(Data records begins)

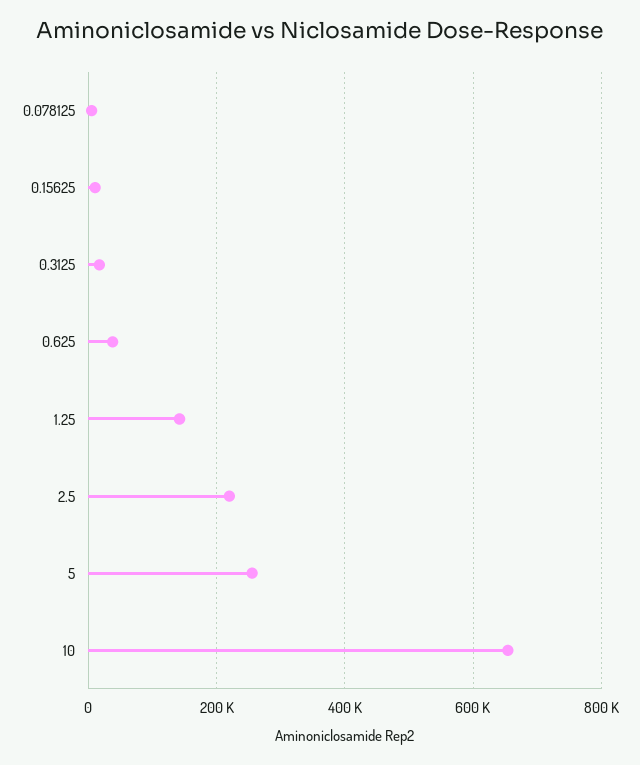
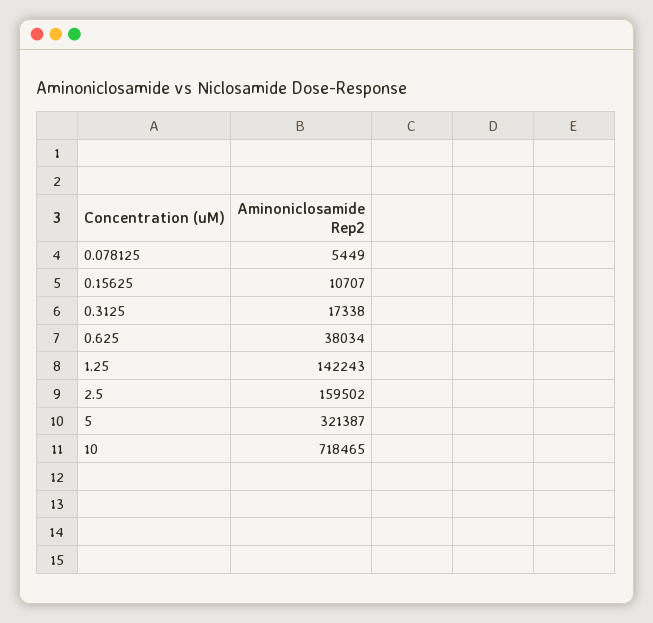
  {
    "0.078125": 5449,
    "0.15625": 10707,
    "0.3125": 17338,
    "0.625": 38034,
    "1.25": 142243,
-   "2.5": 220000,
+   "2.5": 159502,
-   "5": 260000,
+   "5": 321387,
-   "10": 660000
+   "10": 718465
  }

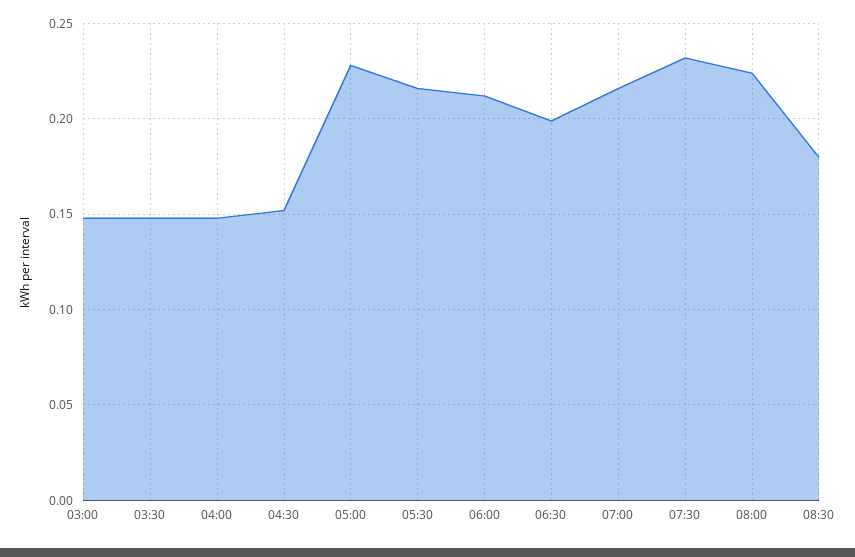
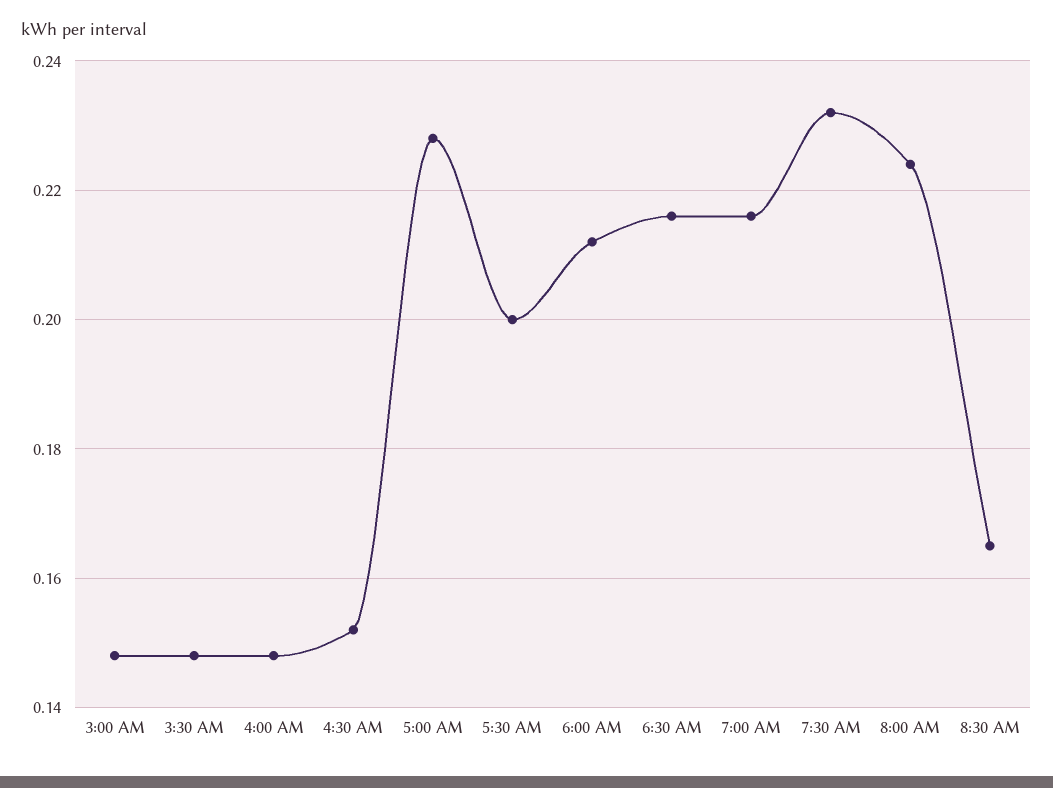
  {
    "03:00": 0.15,
    "03:30": 0.15,
    "04:00": 0.15,
    "04:30": 0.15,
    "05:00": 0.23,
-   "05:30": 0.215,
+   "05:30": 0.2,
    "06:00": 0.21,
-   "06:30": 0.2,
+   "06:30": 0.215,
    "07:00": 0.215,
    "07:30": 0.23,
    "08:00": 0.225,
-   "08:30": 0.18
+   "08:30": 0.165
  }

(Data records ends)

◆ About this task ◆
Print all the records exactly, minus any images.

◆ Answer area ◆
  {
    "0.078125": 5449,
    "0.15625": 10707,
    "0.3125": 17338,
    "0.625": 38034,
    "1.25": 142243,
-   "2.5": 220000,
+   "2.5": 159502,
-   "5": 260000,
+   "5": 321387,
-   "10": 660000
+   "10": 718465
  }

  {
    "03:00": 0.15,
    "03:30": 0.15,
    "04:00": 0.15,
    "04:30": 0.15,
    "05:00": 0.23,
-   "05:30": 0.215,
+   "05:30": 0.2,
    "06:00": 0.21,
-   "06:30": 0.2,
+   "06:30": 0.215,
    "07:00": 0.215,
    "07:30": 0.23,
    "08:00": 0.225,
-   "08:30": 0.18
+   "08:30": 0.165
  }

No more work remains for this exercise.